About this task:
Leave the pictures behind and reproduce every line of the listing exactly.

___ Data records ___

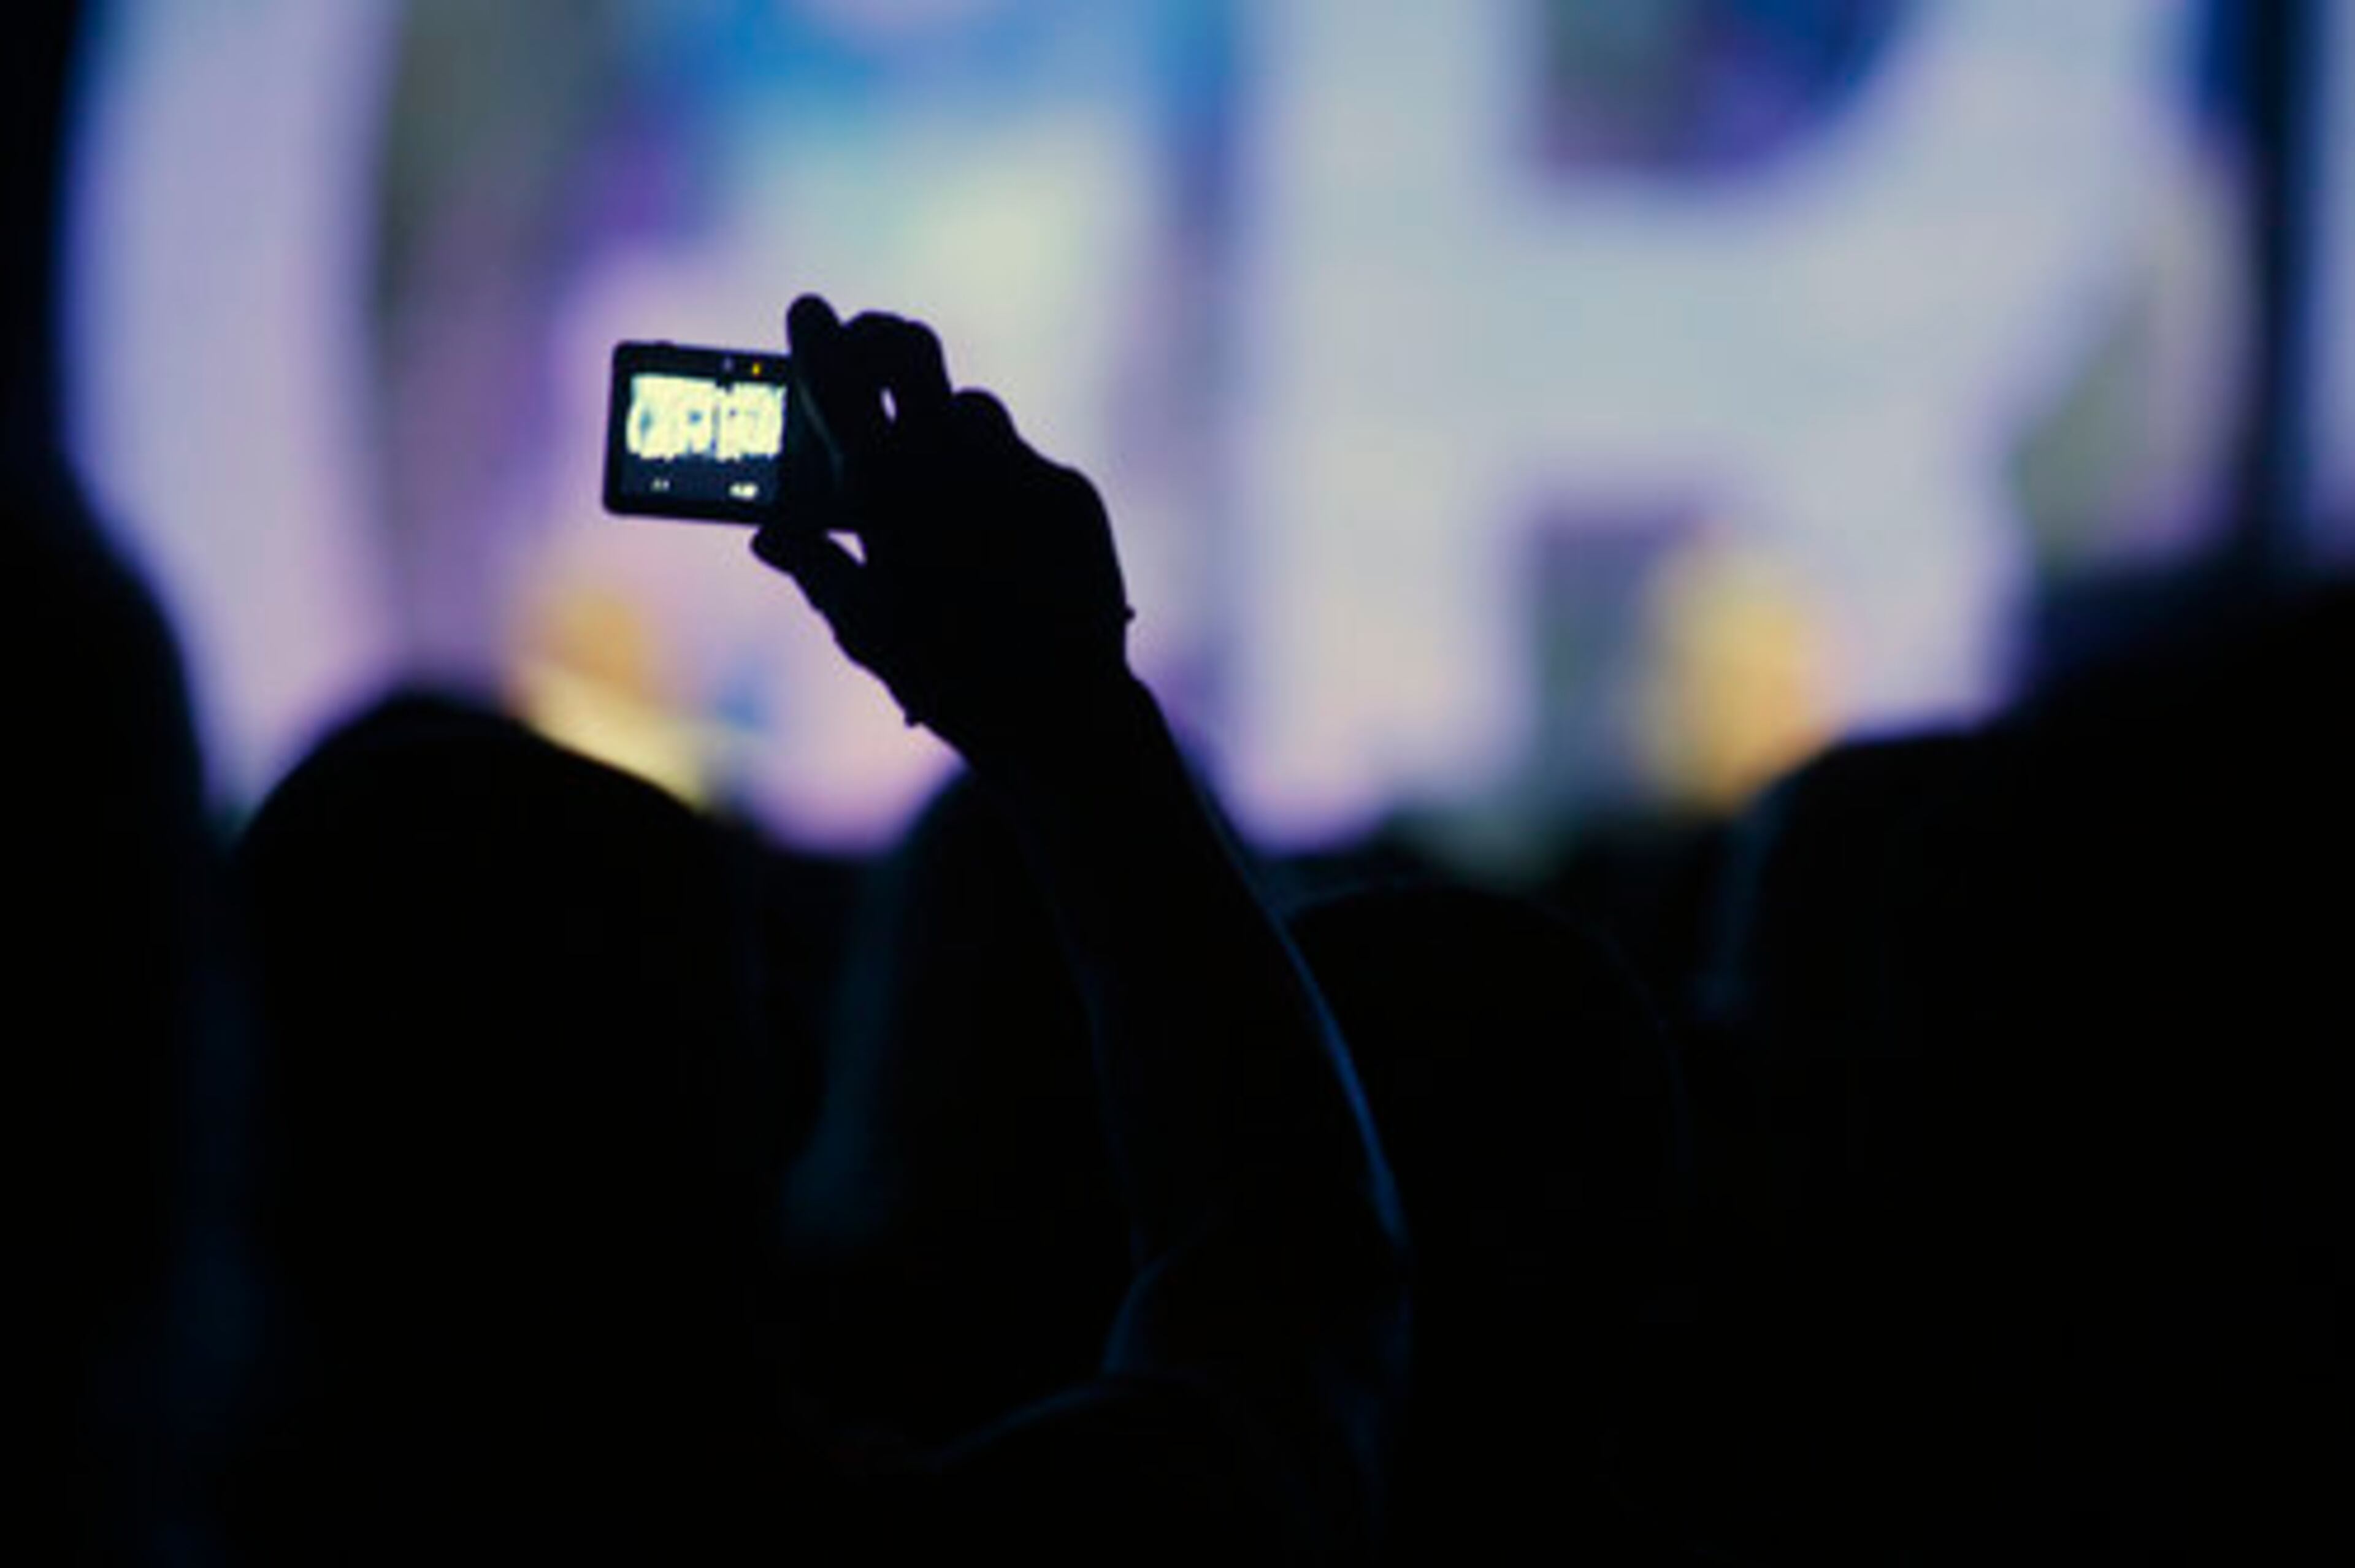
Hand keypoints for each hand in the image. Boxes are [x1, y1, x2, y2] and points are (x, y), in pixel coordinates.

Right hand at [753, 296, 1133, 758]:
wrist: (1060, 708)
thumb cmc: (945, 676)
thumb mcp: (863, 627)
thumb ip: (814, 565)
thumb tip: (769, 535)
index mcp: (885, 486)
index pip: (837, 376)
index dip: (816, 337)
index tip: (807, 313)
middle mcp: (953, 458)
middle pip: (911, 349)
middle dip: (880, 338)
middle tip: (864, 346)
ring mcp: (1019, 468)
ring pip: (971, 410)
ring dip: (944, 427)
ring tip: (935, 477)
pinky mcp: (1070, 490)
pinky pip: (1024, 465)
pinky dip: (1001, 486)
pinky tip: (1000, 537)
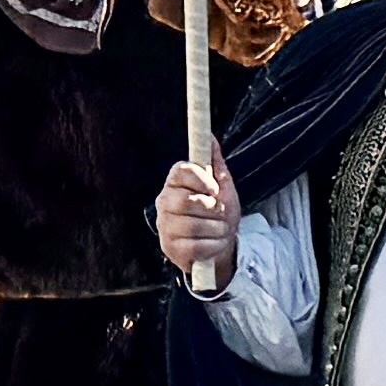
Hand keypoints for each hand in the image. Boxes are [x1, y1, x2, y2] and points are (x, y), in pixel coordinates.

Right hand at [154, 157, 236, 277]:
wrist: (220, 247)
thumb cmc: (218, 214)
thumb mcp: (222, 186)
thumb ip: (214, 163)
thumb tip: (210, 137)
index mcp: (174, 183)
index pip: (180, 171)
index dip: (200, 179)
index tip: (215, 189)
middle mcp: (164, 203)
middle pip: (185, 200)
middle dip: (211, 208)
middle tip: (219, 212)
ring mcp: (164, 227)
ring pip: (192, 226)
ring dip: (216, 229)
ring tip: (220, 229)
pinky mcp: (169, 249)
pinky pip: (195, 246)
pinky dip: (213, 245)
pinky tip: (214, 243)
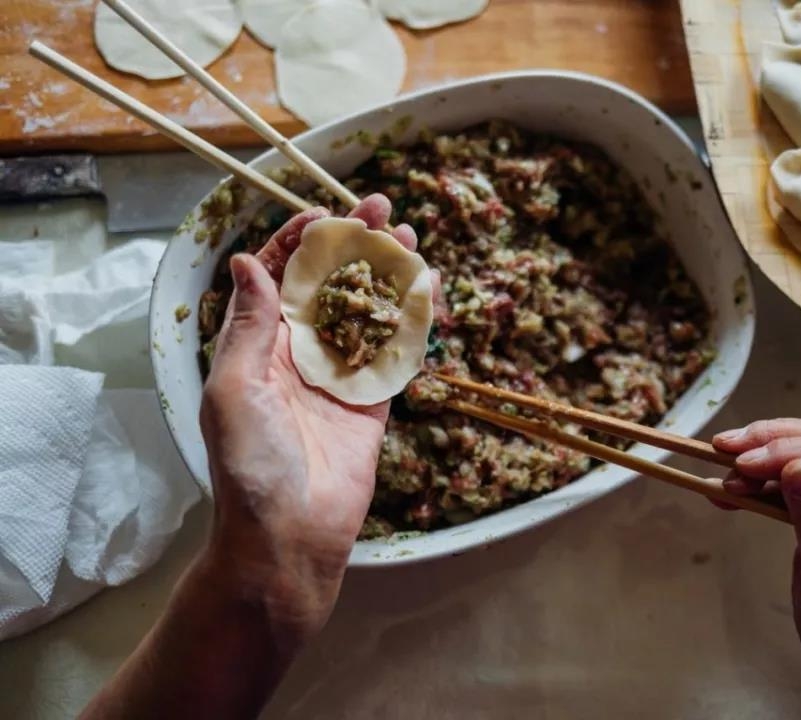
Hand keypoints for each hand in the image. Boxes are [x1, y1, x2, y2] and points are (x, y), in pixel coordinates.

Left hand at [199, 195, 419, 644]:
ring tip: (411, 238)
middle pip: (331, 286)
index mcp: (258, 346)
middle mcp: (300, 354)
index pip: (280, 278)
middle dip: (355, 246)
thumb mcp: (234, 387)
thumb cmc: (249, 465)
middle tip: (383, 209)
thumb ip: (250, 325)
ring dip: (388, 274)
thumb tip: (250, 261)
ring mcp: (340, 377)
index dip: (301, 241)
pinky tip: (428, 291)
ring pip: (368, 312)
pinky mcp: (373, 402)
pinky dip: (412, 321)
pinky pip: (396, 353)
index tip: (326, 214)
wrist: (289, 535)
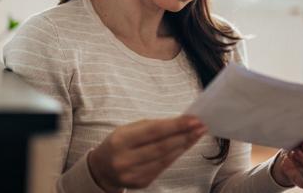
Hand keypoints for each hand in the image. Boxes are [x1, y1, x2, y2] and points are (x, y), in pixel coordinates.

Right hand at [88, 115, 207, 191]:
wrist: (101, 169)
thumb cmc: (119, 143)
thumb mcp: (128, 129)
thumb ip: (152, 126)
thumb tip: (180, 123)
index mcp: (120, 140)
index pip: (154, 131)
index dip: (176, 126)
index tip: (193, 119)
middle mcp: (125, 160)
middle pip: (162, 147)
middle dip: (184, 135)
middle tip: (201, 126)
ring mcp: (133, 174)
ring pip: (165, 159)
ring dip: (184, 146)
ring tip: (197, 135)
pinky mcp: (140, 183)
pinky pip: (162, 168)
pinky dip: (175, 156)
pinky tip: (184, 147)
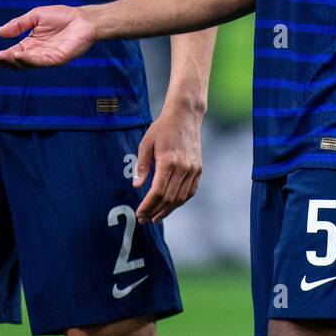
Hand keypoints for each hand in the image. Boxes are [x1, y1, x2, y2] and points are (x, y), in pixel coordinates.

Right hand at [0, 5, 96, 68]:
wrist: (83, 19)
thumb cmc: (62, 16)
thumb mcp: (35, 16)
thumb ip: (19, 24)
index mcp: (30, 44)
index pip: (12, 53)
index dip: (0, 57)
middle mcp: (37, 53)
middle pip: (16, 62)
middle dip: (4, 62)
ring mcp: (46, 58)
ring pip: (26, 64)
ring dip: (13, 61)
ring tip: (1, 56)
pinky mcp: (56, 59)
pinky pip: (40, 62)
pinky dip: (28, 60)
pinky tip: (18, 54)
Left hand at [133, 103, 203, 223]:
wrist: (185, 116)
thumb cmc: (162, 128)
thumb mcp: (146, 143)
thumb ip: (141, 166)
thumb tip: (137, 186)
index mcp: (169, 161)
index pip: (158, 192)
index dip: (148, 205)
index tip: (139, 213)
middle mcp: (184, 167)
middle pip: (169, 198)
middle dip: (155, 211)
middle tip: (144, 219)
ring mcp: (193, 169)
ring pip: (181, 198)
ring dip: (168, 210)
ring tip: (156, 217)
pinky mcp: (198, 169)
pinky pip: (190, 191)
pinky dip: (180, 201)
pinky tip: (170, 206)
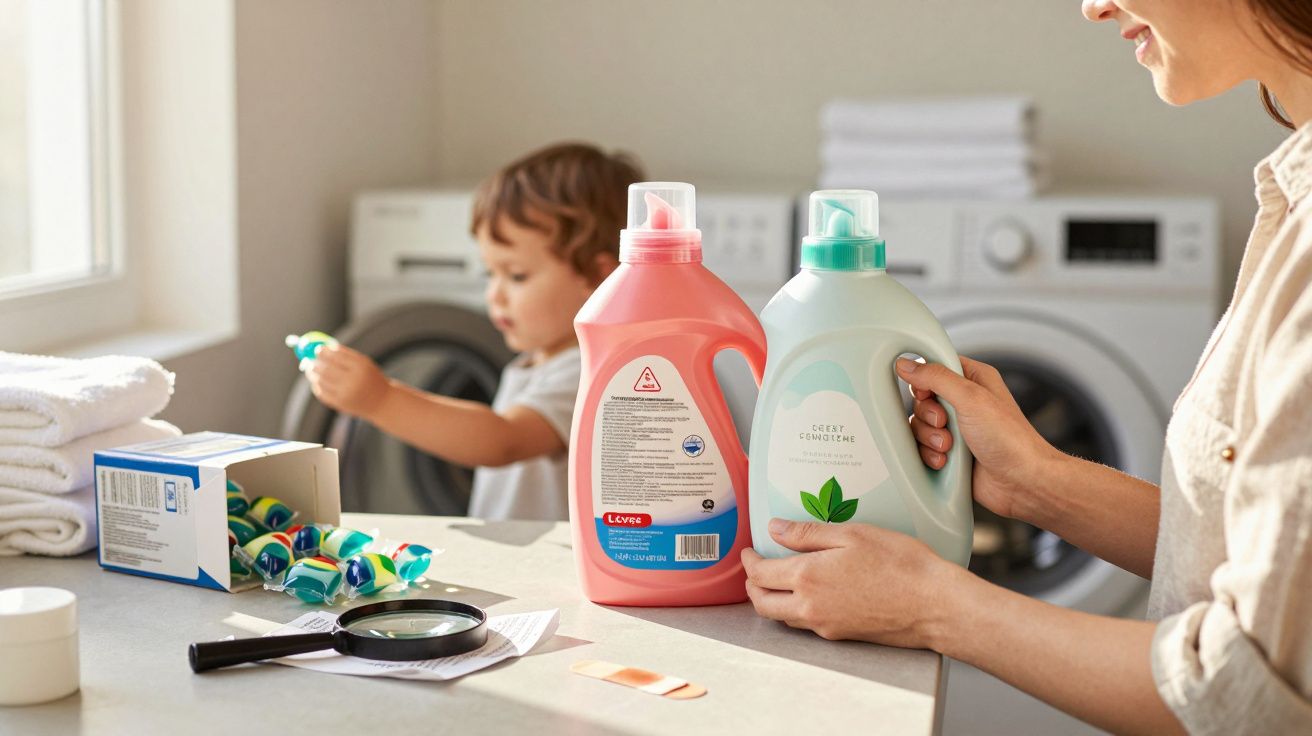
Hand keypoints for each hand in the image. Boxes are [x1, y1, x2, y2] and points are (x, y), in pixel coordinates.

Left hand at [305, 344, 391, 419]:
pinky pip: (322, 393)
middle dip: (315, 362)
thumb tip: (323, 347)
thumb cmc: (371, 378)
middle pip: (326, 369)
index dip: (324, 352)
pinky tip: (316, 381)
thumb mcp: (364, 363)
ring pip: (321, 381)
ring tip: (310, 369)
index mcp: (361, 367)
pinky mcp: (340, 405)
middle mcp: (353, 381)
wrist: (382, 402)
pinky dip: (316, 386)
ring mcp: (346, 394)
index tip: (318, 349)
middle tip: (309, 359)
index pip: (336, 356)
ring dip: (312, 374)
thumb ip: (346, 355)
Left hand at [741, 519, 967, 646]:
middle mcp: (810, 607)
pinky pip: (806, 625)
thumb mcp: (852, 535)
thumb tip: (775, 528)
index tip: (750, 550)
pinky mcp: (841, 635)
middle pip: (762, 603)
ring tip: (779, 579)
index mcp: (807, 578)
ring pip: (782, 617)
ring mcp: (825, 626)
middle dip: (752, 585)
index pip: (759, 574)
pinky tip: (810, 594)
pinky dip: (795, 609)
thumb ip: (808, 534)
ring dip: (772, 599)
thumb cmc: (900, 565)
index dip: (749, 561)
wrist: (934, 605)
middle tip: (756, 568)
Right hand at [896, 356, 1058, 520]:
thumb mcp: (971, 398)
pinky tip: (946, 460)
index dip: (924, 379)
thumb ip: (936, 378)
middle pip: (922, 399)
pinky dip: (929, 455)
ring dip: (929, 438)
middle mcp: (964, 402)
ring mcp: (956, 429)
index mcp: (974, 380)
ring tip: (949, 447)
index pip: (935, 367)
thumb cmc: (1011, 440)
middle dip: (928, 415)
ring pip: (919, 425)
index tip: (927, 393)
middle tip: (945, 423)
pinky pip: (922, 448)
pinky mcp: (950, 452)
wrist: (1022, 482)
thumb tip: (908, 365)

___

Response:
Hand keypoints for each hand in the image. Boxes are [x1, y1, x2, y2] and points are (x, y), in pixel coordinates.

Right hand at [753, 296, 1133, 758]:
wrist: (1060, 708)
thumb cmc: (945, 676)
thumb mcp: (863, 627)
thumb ip: (814, 565)
thumb tip: (769, 535)
index mcp: (885, 486)
index pip: (837, 376)
index dip: (816, 337)
index tip: (807, 313)
middle mcp: (953, 458)
middle pip: (911, 349)
middle dip: (880, 338)
middle tip: (864, 346)
ring mcp: (1019, 468)
ring pip: (971, 410)
ring dip: (944, 427)
ring tip: (935, 477)
pinky mcp: (1070, 490)
pinky pip: (1024, 465)
pinky dip: (1001, 486)
pinky tip: (1000, 537)
Hand keypoints for each hand in the image. Boxes are [x1, y1, x2, y2] and points are (x, y), in pixel coordinates.

Right hand at [154, 157, 236, 277]:
wrist: (220, 247)
thumb cmc: (218, 214)
thumb mcp: (222, 186)
thumb ip: (214, 163)
thumb tip: (210, 137)
index mcp: (174, 183)
index pip: (180, 171)
index dip: (200, 179)
index tip: (215, 189)
middle mcp: (164, 203)
middle pip: (185, 200)
middle dip: (211, 208)
middle tip: (219, 212)
ring mcp: (164, 227)
ring pip: (192, 226)
ring dip: (216, 229)
ring tip: (220, 229)
pinky mcp: (169, 249)
pinky pip: (195, 246)
pinky dip: (213, 245)
pinky tip: (214, 243)
Hand keypoints for each hand in the image. Boxes are [x1, y1, x2, y2] and points are (x, y), in pixel coordinates.

Left hand at [199, 195, 419, 644]:
ring tip: (411, 238)
middle pip: (331, 286)
index mcp: (258, 346)
middle mcp: (300, 354)
index pip: (280, 278)
middle dip: (355, 246)
thumb mcp: (234, 387)
thumb cmc: (249, 465)
middle tip: (383, 209)
thumb ip: (250, 325)
ring dip: (388, 274)
thumb tip: (250, 261)
ring mcp: (340, 377)
index dip: (301, 241)
pinky tip: (428, 291)
ring pip: (368, 312)
pinky mcp: (373, 402)
pinky dip: (412, 321)
pinky pip: (396, 353)
index tip: (326, 214)
wrist: (289, 535)
Hand keypoints for each hand in the image. Boxes are [x1, y1, x2, y2] and points are (x, y), in pixel coordinates.

Right hand at [88, 115, 207, 191]:
wrist: (101, 169)
thumb cmc: (119, 143)
thumb mcp: (128, 129)
thumb ip: (152, 126)
thumb tip: (180, 123)
index mcp: (120, 140)
index pip: (154, 131)
index dip: (176, 126)
index tip: (193, 119)
middle mcp: (125, 160)
middle pip: (162, 147)
middle dip: (184, 135)
middle tip: (201, 126)
ring mcp: (133, 174)
ring pip: (165, 159)
ring dip: (184, 146)
ring tip: (197, 135)
pinky mcp: (140, 183)
pinky pip: (162, 168)
pinky dip: (175, 156)
pinky tip: (184, 147)
Hand keypoints for each hand in the image. Boxes are [x1, y1, x2, y2] and points are (x, y), in pixel coordinates.

Right hand at [0, 5, 96, 68]:
wrist: (83, 19)
thumb cmc: (62, 16)
thumb mcp: (35, 16)
thumb ip: (19, 24)
index mcp: (30, 44)
index pip: (12, 53)
index dip: (0, 57)
middle mcp: (37, 53)
middle pip: (16, 62)
middle dip: (4, 62)
ring mcp: (46, 58)
ring pip: (26, 64)
ring dip: (13, 61)
ring tip: (1, 56)
pinky mcp: (56, 59)
pinky pip: (40, 62)
pinky dip: (28, 60)
pinky tip: (18, 54)
Left hand at [133, 103, 203, 223]:
wrist: (185, 116)
thumb cmc: (162, 128)
thumb mcp: (146, 143)
thumb ip: (141, 166)
thumb tip: (137, 186)
index mcp: (169, 161)
index pip: (158, 192)
index dip: (148, 205)
index tip: (139, 213)
middle mcp: (184, 167)
middle pip: (169, 198)
middle dip: (155, 211)
middle tip: (144, 219)
ring mcp: (193, 169)
ring pip: (181, 198)
ring dip: (168, 210)
ring tip: (156, 217)
pinky mcp: (198, 169)
pinky pip: (190, 191)
pinky dip: (180, 201)
pinky tip: (170, 206)
Hand keypoints for each hand in the image. Boxes are [x1, y1, x2, y2] and points are (x, y), in pixel coordinates.

Left hand at [305, 344, 391, 419]:
pinky pip: (322, 393)
middle dip: (315, 362)
thumb tip: (323, 347)
thumb cmc: (371, 378)
middle pip: (326, 369)
index dip: (324, 352)
pinky tip: (316, 381)
thumb mcp: (364, 363)
ring pip: (321, 381)
ring tip: (310, 369)
index mcp: (361, 367)
pinky mcp: (340, 405)
middle mcp: (353, 381)
wrist: (382, 402)
pinky dip: (316, 386)
ring mcp: (346, 394)
index tip: (318, 349)
middle tip: (309, 359)
index pip: (336, 356)
ring dip: (312, 374)
thumb ip: (346, 355)
Left hand at [741, 519, 967, 646]:
middle mcp: (810, 607)
pinky pip: (806, 625)
thumb mcp: (852, 535)
thumb tip: (775, 528)
index tip: (750, 550)
pinky mcp: (841, 635)
middle pip: (762, 603)
ring tip: (779, 579)
index mcp: (807, 578)
ring pip: (782, 617)
ring mcp: (825, 626)
middle dip: (752, 585)
index pip: (759, 574)
pinky tip: (810, 594)
pinky dip: (795, 609)
thumb ip: (808, 534)
ring dip: (772, 599)
thumb cmc: (900, 565)
index dip: (749, 561)
wrist: (934, 605)
middle tip: (756, 568)
Right hand at [896, 356, 1058, 520]:
thumb mcp: (971, 398)
pinky tip: (946, 460)
index dip: (924, 379)
thumb ip: (936, 378)
middle pip: (922, 399)
pinky dip: (929, 455)
ring dip: (929, 438)
middle mcp: (964, 402)
ring mcp: (956, 429)
index mcp: (974, 380)
ring tip: (949, 447)
index pip: (935, 367)
thumb cmc: (1011, 440)
middle dip: (928, 415)
ring pip: (919, 425)
index tip: (927, 393)
middle tip: (945, 423)
pinky pip: (922, 448)
pinky mcp: (950, 452)
wrist: (1022, 482)
thumb tip: (908, 365)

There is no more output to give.